Common Ground has teamed up with Turning Point Farm this season to help CSA members find interesting ways to enjoy their shares. Even if you’re not a CSA member, we think you’ll find lots of useful information in these posts about seasonal veggies you’re likely to encounter at farmers markets and in stores. Let us know what you think!
Leeks, potatoes, carrots, green beans, tomatoes, cucumbers, summer squash, butternut squash, okra, celery. What a box! What shall we do with it?
First thing we did was process the tomatoes. Wash them, core them, put them in the food processor. Zing zing. Bag them and freeze them. No peeling required, and they’re soup-and-sauce ready.

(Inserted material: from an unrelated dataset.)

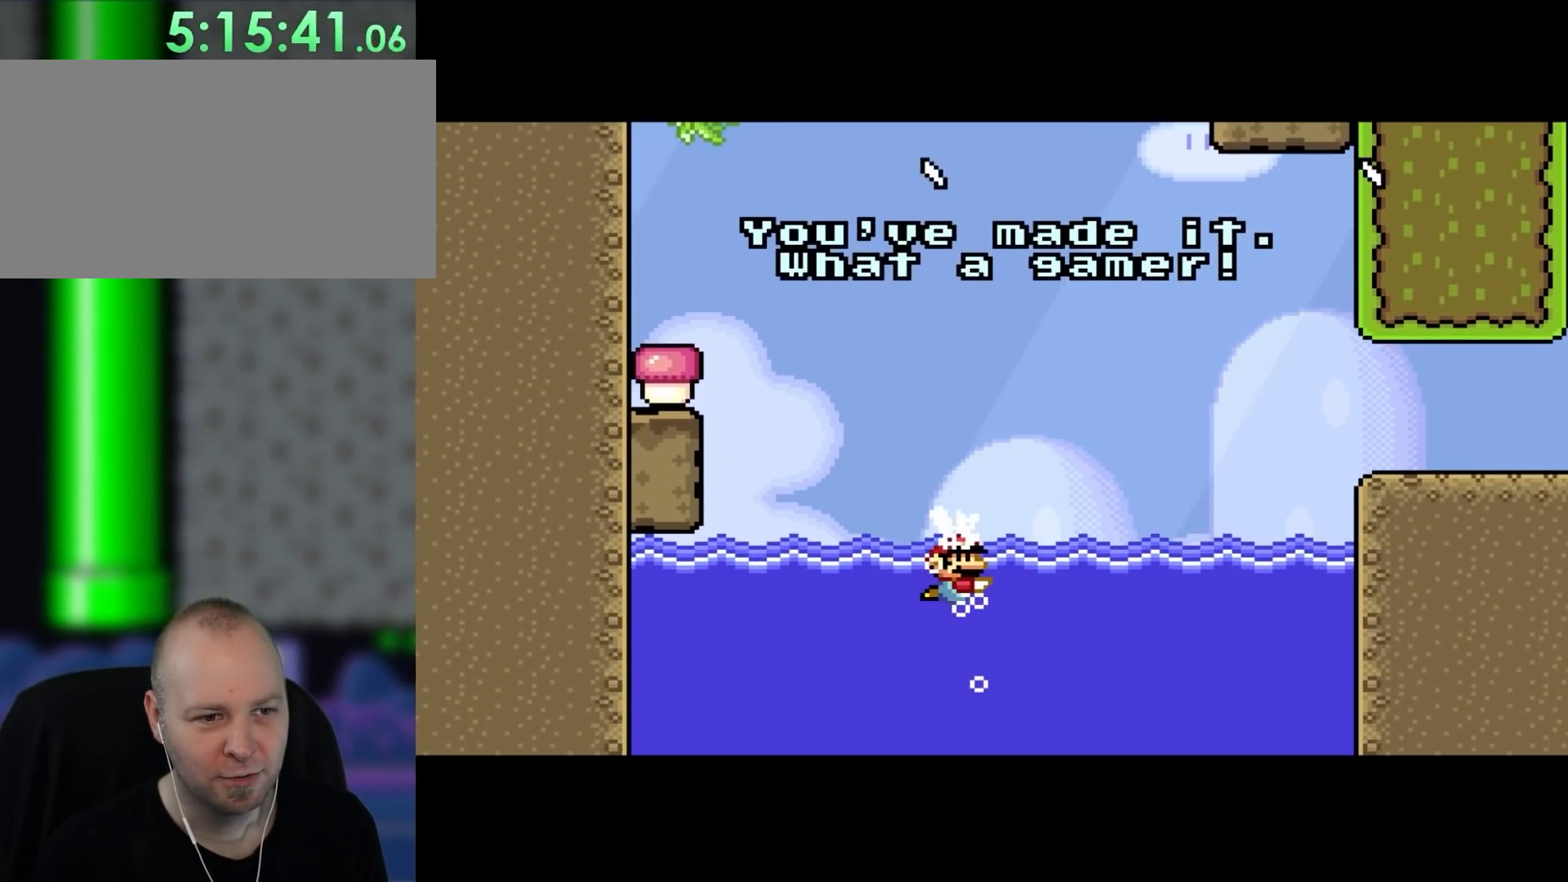
{"dt_ms": 500, "buttons": ["B", "Y", "DPAD_UP", "DPAD_LEFT"], "events": [[100, "DPAD_UP", "down"], [217, "B", "down"], [250, "Y", "down"], [300, "DPAD_LEFT", "down"]]}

Next, potatoes. It’s finally cool enough to bake things, and I think these potatoes are perfect little bakers. If the ones in your box are on the petite side, serve two or three on a plate instead of one. No problem!
Rub the skins with a bit of oil, pat on some salt, and stab them here and there a knife to let steam escape so they don’t blow up in your oven. Have you ever had a potato blow up in your oven? I have not, but I’ve been warned by every cookbook I’ve ever owned, so I stab them with my steely knife. Can’t be too careful.
Bake them at 350 for about an hour, depending on how big they are. You can go with higher heat if you like, it’ll speed things up a bit, but I like the results I get with a longer bake.
If you’re a baked potato purist, a little butter is all you’ll want, but there are lots a good sauces to try, too. Our go-to at the cafe is chimichurri. There’s also this creamy delicious tikka sauce that’s super on potatoes.
We substitute coconut milk for dairy milk when we make this at the café, and leave out the butter altogether. It’s luscious and good on pretty much everything.
Next up: leeks. If you haven’t cooked with leeks before, you might be surprised at how much grit you find between the layers of leaves. Cut off most of the green part, cut off the root end, and give them a really good rinse under running water.
Use leeks anywhere you’d use onions. They’re especially nice in soup, but you can sauté them and put them on a pizza, or pile them onto a grilled sandwich. Why not?
Finally this week, a word about that okra. Okay, seven words: Isn’t it pretty? Make some gumbo, okay?
What’s simmering in your kitchen this week?